Yes, one of the unstated goals is to use as much commonly accepted within the Kubernetes ecosystem tools and methods for the effort to reduce barrier to entry and uniqueness. The Operator idea is older than most people think but has only recently been getting large amounts of press due to the release of the operator-sdk and Operator Lifecycle Management. The idea of an Operator is a Kubernetes native application that manages your application in a Kubernetes native way. The operator-sdk is a toolkit designed to help developers build operator’s for their applications.

A few release back Kubernetes introduced the idea of a custom resource defintiion. You can think of this as a way to define your own Kubernetes resource. That is, you can define your application just like you might define a pod or deployment and create instances of that resource. An operator is then the nuts and bolts that keeps an eye on your resource and ensures that it’s current state matches the state you told Kubernetes it should be in. For example, if you created a Foreman resource instance named ‘myforeman’ and indicated you wanted 3 dynflows as part of the instance. The operator would ensure 3 dynflows existed. If something killed 1 of the dynflow instances, the operator would reconcile the state of the world and spin another dynflow up.

This is the basic example of what an operator can do. There are projects that use operators to handle backup and restore of their applications. One way of thinking about them I have heard is turning the operation of your application into software. The target audience is the person who is administrating the operation of the Foreman instance.
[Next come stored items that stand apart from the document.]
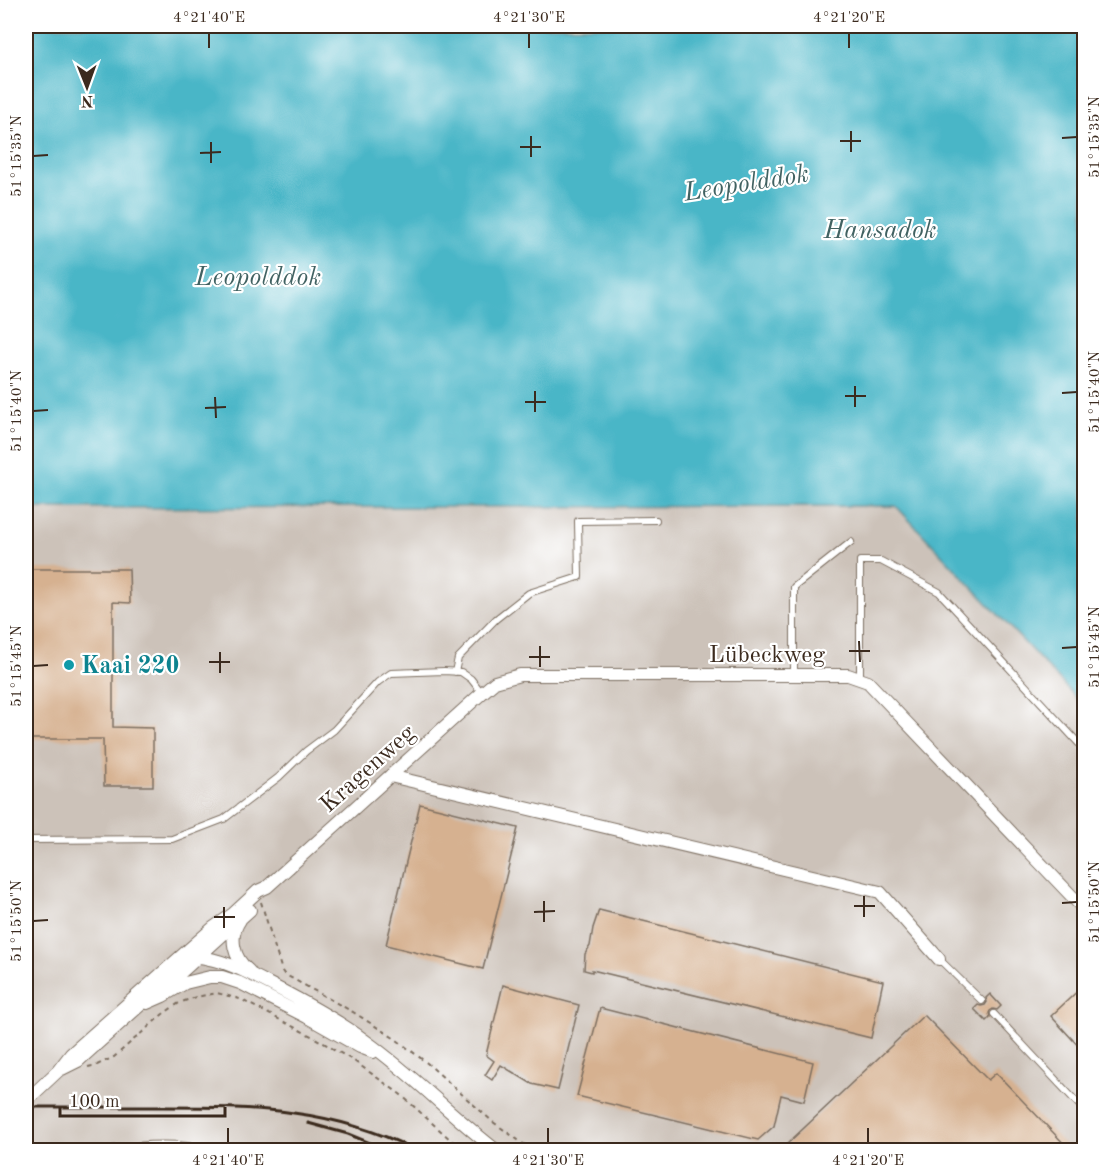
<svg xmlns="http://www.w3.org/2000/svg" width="1110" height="1176" font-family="'Old Standard TT',serif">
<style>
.industrial{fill:#ccc2b9}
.water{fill:#4ab6c7;stroke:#427072;stroke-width:1.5}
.building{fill:#d6b190}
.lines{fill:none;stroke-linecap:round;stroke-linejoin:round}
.service-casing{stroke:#7c6e60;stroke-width:8}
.minor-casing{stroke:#7c6e60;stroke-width:14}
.path{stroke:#7c6e60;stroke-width:2;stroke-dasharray:4.5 4.5;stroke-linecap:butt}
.service{stroke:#fff;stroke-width:6}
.minor{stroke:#fff;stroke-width:12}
.rail{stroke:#3b2a1e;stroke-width:3}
.ticks{fill:none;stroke:#3b2a1e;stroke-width:2}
.culture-dot{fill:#0f9aa8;stroke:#fff;stroke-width:2}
.labels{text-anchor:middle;stroke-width:4.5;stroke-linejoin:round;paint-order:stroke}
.street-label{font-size:24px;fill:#3b2a1e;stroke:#fff}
.culture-label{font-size:24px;font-weight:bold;fill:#0d838f;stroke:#fff;text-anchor:start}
.water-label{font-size:26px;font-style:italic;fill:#416262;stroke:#fff}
.neatline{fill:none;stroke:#3b2a1e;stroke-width:2}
.ticks-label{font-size:15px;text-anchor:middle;fill:#3b2a1e}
</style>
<rect width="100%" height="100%" fill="#fff"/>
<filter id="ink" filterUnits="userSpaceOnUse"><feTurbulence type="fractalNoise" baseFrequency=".0167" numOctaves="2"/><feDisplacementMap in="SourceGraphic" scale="12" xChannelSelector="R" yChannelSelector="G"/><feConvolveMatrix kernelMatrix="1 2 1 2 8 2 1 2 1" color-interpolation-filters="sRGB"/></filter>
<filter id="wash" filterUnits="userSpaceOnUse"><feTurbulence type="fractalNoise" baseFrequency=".008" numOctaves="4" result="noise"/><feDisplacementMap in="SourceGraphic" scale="24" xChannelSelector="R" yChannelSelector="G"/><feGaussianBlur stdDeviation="1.35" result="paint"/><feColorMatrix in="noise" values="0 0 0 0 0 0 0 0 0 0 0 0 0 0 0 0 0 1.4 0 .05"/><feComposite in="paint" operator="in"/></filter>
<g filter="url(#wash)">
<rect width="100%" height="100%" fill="#f4edda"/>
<path class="industrial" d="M896 506 1084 706V1150H26V508Z"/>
<path class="water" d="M26 26H1084V706L896 506 26 508Z"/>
<g id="blocks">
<path class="building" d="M26 569H129L130 603 113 602V727L153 728V786H104L103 739H26Z
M420 804 518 828 483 969 386 945Z
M599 910 883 981 871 1038 592 970V972L584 970 585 954 590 946 593 928Z
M503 985 579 1005 558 1090 532 1084 501 1065 492 1080 485 1075 494 1061 486 1055Z
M1084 985V1052L1051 1016Z
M990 994 1001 1006 997 1010 993 1009 990 1011 989 1013 990 1017 986 1021 974 1009 978 1005 981 1006 985 1005 987 1002 986 998Z
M600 1008 813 1062 804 1101 781 1095 774 1126 758 1140 577 1096Z
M924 1015 988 1080 996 1073 1070 1150H793L787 1144Z"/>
</g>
</g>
<g filter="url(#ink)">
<use href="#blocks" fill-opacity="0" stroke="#7c6e60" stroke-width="1.5"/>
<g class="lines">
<defs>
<path id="service" d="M455 672 458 658 496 619 529 593 579 577 578 521 656 520
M794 674V587L851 542
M860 679V561H881L939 592 1084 749
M26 840 172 839 224 819 279 777 306 751 334 730 378 682 391 673 444 671 461 672 471 679 482 693
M939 959 982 1001
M994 1014 1084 1110
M106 1150C140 1144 176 1141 209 1150"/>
<path id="minor" d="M390 776 880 892 939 959
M240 920C228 937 234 959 249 971
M179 961C186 957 196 956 205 958 230 962 254 976 277 988 308 1004 339 1021 367 1042 413 1075 452 1116 496 1150
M147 1003 163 996 185 983 210 977H222L240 983 307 1017 360 1047 373 1052
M62 1069 78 1061 157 990 177 976 198 957 250 910
M26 1101 58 1071 71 1054 213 928 233 914 258 891 267 887 482 693 495 682 520 675H848L868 682 1084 909"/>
</defs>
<use href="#service" class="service-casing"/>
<use href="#minor" class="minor-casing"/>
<path class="path" d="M261 902 282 971 284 974 353 1012 397 1040 427 1063 493 1122 532 1150
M88 1067 97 1065 114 1057 163 1014 179 1003 196 997 217 993 240 999 315 1038 354 1061 400 1094 462 1150"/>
<use href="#service" class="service"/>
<use href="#minor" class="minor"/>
<path class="rail" d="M26 1107C71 1107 117 1107 163 1107 256 1107 330 1108 416 1150
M308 1123 348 1134 387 1150"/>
</g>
</g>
<path class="ticks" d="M209 33V48M529 33V48M849 33V48M851 131V152M531 136V157M1062 138 1077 137M840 141H861M211 142V163M520 147H541M200 153 221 152M33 156 48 155M855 386V407M535 391V412M1062 393 1077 392M845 396H866M215 397 216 418M525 402H546M205 408 226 407M33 411 48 410M859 641 860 662M540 646V667M1062 648 1077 647M849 651H870M220 652V673M529 657H550M209 662H230M33 666 48 665M864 896V917M544 901V922M1062 903 1077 902M854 906H875M224 907V928M534 912 555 911M214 917H235M33 921 48 920M228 1128V1143M548 1128V1143M868 1128V1143"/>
<circle class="culture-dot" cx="69" cy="665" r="6"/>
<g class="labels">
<g class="street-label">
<text x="767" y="662">Lübeckweg</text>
<text transform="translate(367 768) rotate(-42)" y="8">Kragenweg</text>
</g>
<g class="culture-label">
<text x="81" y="673">Kaai 220</text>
</g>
<g class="water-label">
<text transform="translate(746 182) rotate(-9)" y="9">Leopolddok</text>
<text x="880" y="238">Hansadok</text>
<text x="258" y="285">Leopolddok</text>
</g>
</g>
<rect width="1110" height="1176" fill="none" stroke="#fff" stroke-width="66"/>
<g transform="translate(87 87) rotate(179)" stroke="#ffffff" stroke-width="4.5" paint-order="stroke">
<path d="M0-4.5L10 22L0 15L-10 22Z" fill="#3b2a1e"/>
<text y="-9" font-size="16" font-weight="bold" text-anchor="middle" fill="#3b2a1e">N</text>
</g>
<path d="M60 1107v9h165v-9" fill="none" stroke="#3b2a1e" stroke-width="3"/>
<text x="69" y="1107" font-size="18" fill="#3b2a1e" stroke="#ffffff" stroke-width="4.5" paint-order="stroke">100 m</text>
<rect x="33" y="33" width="1044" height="1110" class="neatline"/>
<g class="ticks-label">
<text x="209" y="22">4°21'40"E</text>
<text x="529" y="22">4°21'30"E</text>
<text x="849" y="22">4°21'20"E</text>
<text transform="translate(1094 137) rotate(-90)" y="5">51°15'35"N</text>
<text transform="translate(16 156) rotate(-90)" y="5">51°15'35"N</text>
<text transform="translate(1094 392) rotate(-90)" y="5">51°15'40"N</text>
<text transform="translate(16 411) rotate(-90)" y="5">51°15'40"N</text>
<text transform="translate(1094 647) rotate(-90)" y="5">51°15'45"N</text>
<text transform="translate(16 666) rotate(-90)" y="5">51°15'45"N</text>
<text transform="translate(1094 902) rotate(-90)" y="5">51°15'50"N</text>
<text transform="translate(16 921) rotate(-90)" y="5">51°15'50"N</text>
<text x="228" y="1165">4°21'40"E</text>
<text x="548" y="1165">4°21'30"E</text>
<text x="868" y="1165">4°21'20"E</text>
</g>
</svg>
A variety of names have been proposed to name this overall container effort and any artifacts that come from it. I am putting up a poll to let folks vote on the new name with a selection from the larger list above.

  • Excavator
  • Pylon
  • Mast
  • Longshoreforeman
  • Dockworker
  • Loading Bay
  • SkidSteer
  • Grapple
  • StraddleTruck
  • BallastTamper

0 voters

@ehelms: What about spreader?

I can add that back it just has a lot of projects on github named that already.
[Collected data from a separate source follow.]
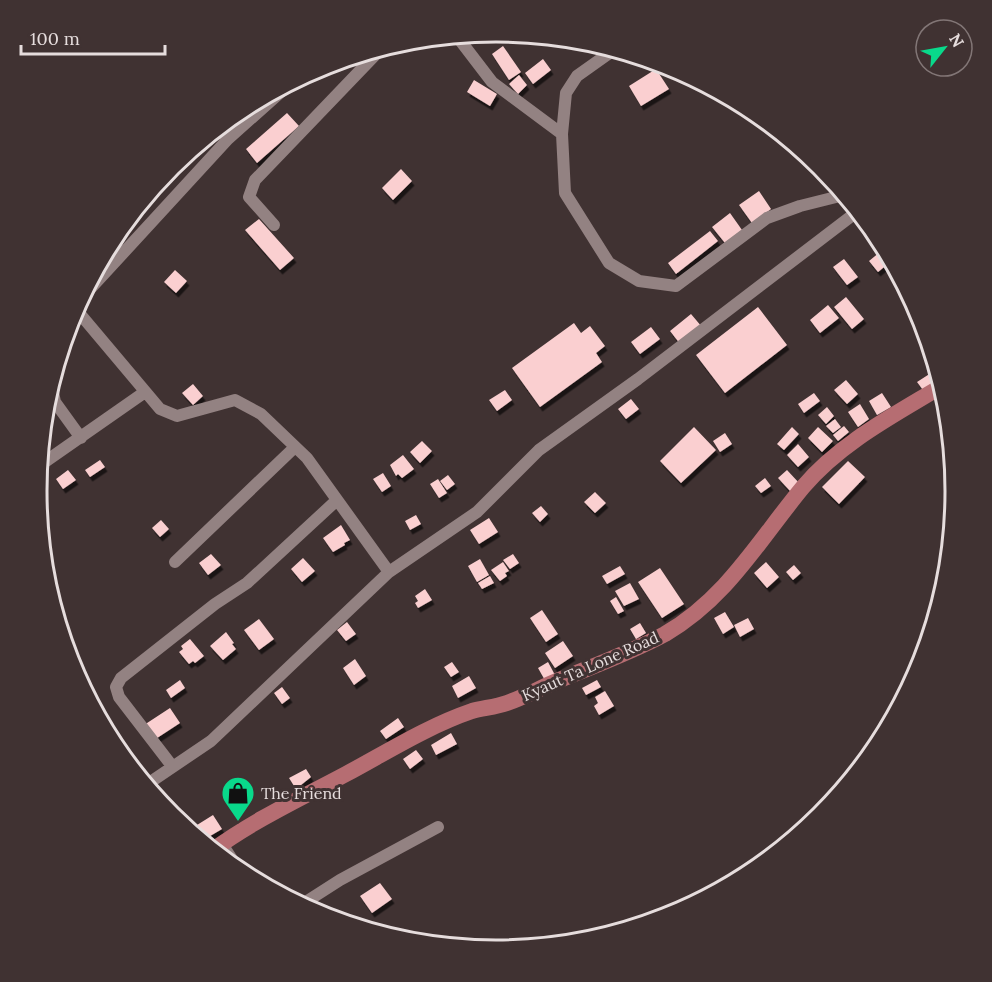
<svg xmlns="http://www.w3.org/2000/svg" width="992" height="982" viewBox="0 0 992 982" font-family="Lora,serif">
  <defs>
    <filter id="shadow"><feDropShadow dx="2.5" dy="4.5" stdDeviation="0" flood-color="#0009"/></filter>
  </defs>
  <rect width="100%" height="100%" fill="#403232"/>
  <path fill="#facfd0" filter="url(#shadow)" d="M503 46 521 72 509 80 492 54Z
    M543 59 551 70 533 84 525 73Z
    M656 69 669 89 641 106 629 86Z
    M519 75 527 85 518 94 509 84Z
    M474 80 497 94 490 106 467 92Z
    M287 113 299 126 257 163 246 149Z
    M401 169 412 181 393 200 382 188Z
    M759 191 771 209 752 223 739 205Z
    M730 213 742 230 725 243 712 227Z
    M259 219 294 258 280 270 245 230Z
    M710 231 718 241 676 274 668 263Z
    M880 252 889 263 878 272 869 261Z
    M844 259 858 277 847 285 833 267Z
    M175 270 187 281 176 293 164 282Z
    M846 297 864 319 852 329 834 307Z
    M828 305 839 318 820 333 810 320Z
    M758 307 787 345 725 393 696 355Z
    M691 314 702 327 681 345 670 331Z
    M574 323 581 333 590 326 605 346 596 353 602 362 540 407 512 368Z
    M651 327 660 339 640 354 631 342Z
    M931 373 936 382 923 390 917 382Z
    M846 380 858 394 847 404 834 390Z
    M193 384 203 396 193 405 182 393Z
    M505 390 512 400 497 411 489 400Z
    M814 393 820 401 804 413 798 404Z
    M882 393 891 407 877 415 869 401Z
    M631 399 639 409 626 419 618 409Z
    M860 404 869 419 858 427 848 412Z
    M827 407 834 416 826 424 818 415Z
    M835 419 841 427 833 433 826 426Z
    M844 426 849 432 838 441 833 435Z
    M694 427 716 450 681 483 660 461Z
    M792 427 799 434 784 450 777 444Z
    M818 427 833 441 822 452 808 438Z
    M725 433 732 444 720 452 713 441Z
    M422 441 432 451 420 463 410 452Z
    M798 444 809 457 798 467 787 455Z
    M403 455 414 469 402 478 398 474 396 476 390 465Z
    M100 460 105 467 90 477 85 470Z
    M848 461 865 477 839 504 822 487Z
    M68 470 76 480 63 489 56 479Z
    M787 470 800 484 791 492 778 478Z
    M383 473 391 486 382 492 373 479Z
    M448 475 455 484 447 490 440 481Z
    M765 478 771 486 761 493 755 486Z
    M438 479 447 493 439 498 430 484Z
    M595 492 606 503 595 513 584 502Z
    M541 506 548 514 540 522 532 513Z
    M416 515 421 524 410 530 405 521Z
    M489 518 498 532 479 544 470 530Z
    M161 520 169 529 160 537 152 528Z
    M341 525 350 540 344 543 345 545 333 552 323 538Z
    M211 554 221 565 208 575 199 563Z
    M513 554 519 563 510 569 503 560Z
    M303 558 315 571 302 582 291 569Z
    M480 559 489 575 477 582 468 566Z
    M503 562 509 571 505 573 507 576 500 581 491 570Z
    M766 562 779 577 767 588 754 573Z
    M794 565 801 573 793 580 786 572Z
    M620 566 625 574 607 584 602 576Z
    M660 568 684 604 662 618 638 582Z
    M490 576 494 583 482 589 478 583Z
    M630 583 639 599 624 606 615 591Z
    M425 589 432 600 418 608 415 603 418 601 415 596Z
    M616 597 624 611 618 614 610 601Z
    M542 610 558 634 546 642 530 618Z
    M725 612 734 627 723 634 714 618Z
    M748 618 754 629 740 637 734 625Z
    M259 619 274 639 259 650 244 630Z
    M347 622 356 634 346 641 337 630Z
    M640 623 646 633 636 639 630 629Z
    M226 632 234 643 232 644 236 649 223 660 210 646Z
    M190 639 204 656 195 663 193 661 189 664 179 652 183 649 181 646Z
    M563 641 573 656 555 668 545 653Z
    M355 659 366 676 354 685 343 668Z
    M452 662 459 672 451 677 444 667Z
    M548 662 556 677 546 682 538 668Z
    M469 676 476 688 458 698 452 686Z
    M180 680 185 688 171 698 166 690Z
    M597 680 601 687 586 695 582 688Z
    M282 687 290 698 282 704 274 693Z
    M605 691 614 706 599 715 594 706 598 703 595 697Z
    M170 708 180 723 154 740 144 725Z
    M398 718 404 727 386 739 380 731Z
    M451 733 457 744 436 755 431 745Z
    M416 750 423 759 410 769 403 759Z
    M306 769 311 777 296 789 289 778Z
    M213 815 222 829 205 839 197 825Z
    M380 883 392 899 372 913 360 896Z"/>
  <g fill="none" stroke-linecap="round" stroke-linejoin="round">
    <path stroke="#938282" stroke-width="12" d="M456 35 492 82 562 134
      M615 49 577 76 566 93 562 134 565 193 609 263 639 281 676 286 767 218 800 206 844 195
      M218 128 228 139
      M274 225 249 197 255 180 376 54 398 43
      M80 300 228 139 292 82
      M75 308 160 409 177 416 235 400 261 414 307 458 389 572
      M51 383 55 402 81 438
      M39 466 145 392
      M175 562 295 447
      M172 766 119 697 116 687 121 678 215 604 247 583 337 500
      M146 785 211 741 389 572 477 512 539 450 638 379 858 211
      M222 844 241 873
      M301 905 340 880 438 827"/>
    <path stroke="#b66d72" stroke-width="16" d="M213 850C254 820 301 798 346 774 387 752 428 726 472 711 483 708 496 707 507 703 524 697 540 688 557 681 593 666 630 653 665 634 727 598 759 540 803 487 840 443 894 415 942 386"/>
  </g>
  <defs>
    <symbol id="shop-pin" viewBox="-11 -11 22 30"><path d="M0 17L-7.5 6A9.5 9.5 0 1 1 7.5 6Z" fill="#09d98b" stroke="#403232"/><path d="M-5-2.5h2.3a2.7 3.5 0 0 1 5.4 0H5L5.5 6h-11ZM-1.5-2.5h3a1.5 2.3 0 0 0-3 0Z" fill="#111"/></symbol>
  </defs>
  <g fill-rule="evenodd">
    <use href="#shop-pin" x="219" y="774" width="38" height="52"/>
  </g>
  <g text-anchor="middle" stroke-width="6" stroke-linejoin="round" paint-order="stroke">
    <g font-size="16" fill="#e6dddd" stroke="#403232">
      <text transform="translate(590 666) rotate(-24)" y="6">Kyaut Ta Lone Road</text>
    </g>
    <g font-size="16" fill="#e6dddd" stroke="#403232" text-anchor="start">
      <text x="261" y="799">The Friend</text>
    </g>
  </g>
  <path d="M0 0H992V982H0ZM47 491a449 449 0 1 1 898 0a449 449 0 1 1-898 0Z" fill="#403232" fill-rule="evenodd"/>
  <path fill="none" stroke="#e6dddd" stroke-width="3" d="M47 491a449 449 0 1 1 898 0a449 449 0 1 1-898 0Z"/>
  <g transform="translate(944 48) rotate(59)"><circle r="28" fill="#403232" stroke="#827676" stroke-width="1.5"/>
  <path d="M0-4.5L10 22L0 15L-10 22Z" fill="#09d98b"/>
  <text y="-9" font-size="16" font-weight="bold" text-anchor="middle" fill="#e6dddd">N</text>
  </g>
  <path d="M21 45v9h144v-9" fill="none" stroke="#e6dddd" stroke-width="3"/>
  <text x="30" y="45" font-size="18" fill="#e6dddd" stroke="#403232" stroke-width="4.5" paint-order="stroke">100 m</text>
</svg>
It’s all right, I just love the name. But I guess I’m not the only one.

Giving this a gentle bump for more developer votes:

The poll having been open nearly a month landed with the highest vote count going to Grapple. I plan to create a Grapple repository on theforeman organization and begin moving existing container work to that repository and out of Forklift. If you disagree with this approach speak now or forever hold your piece.

My idea for approaching this based on feedback across the threads:

  • Split the forklift containers/ directory as a subtree (to retain history) and put under a prior_work folder as an initial commit to grapple
  • Treat grapple as a fresh repository otherwise
  • Start by “moving” the Dockerfiles to a top level directory one by one via PRs to be reviewed by those interested
  • Use this “fresh” approach to add CI from the get go for every aspect

My goal is to preserve the bulk of prior work but with an approach towards adding things a new to allow easier entry for those interested in contributing rather than doing this on the side as a blackbox. The other part of this is looking for others interested in actively participating in Grapple for reviews, code contributions, CI buildout, design, etc.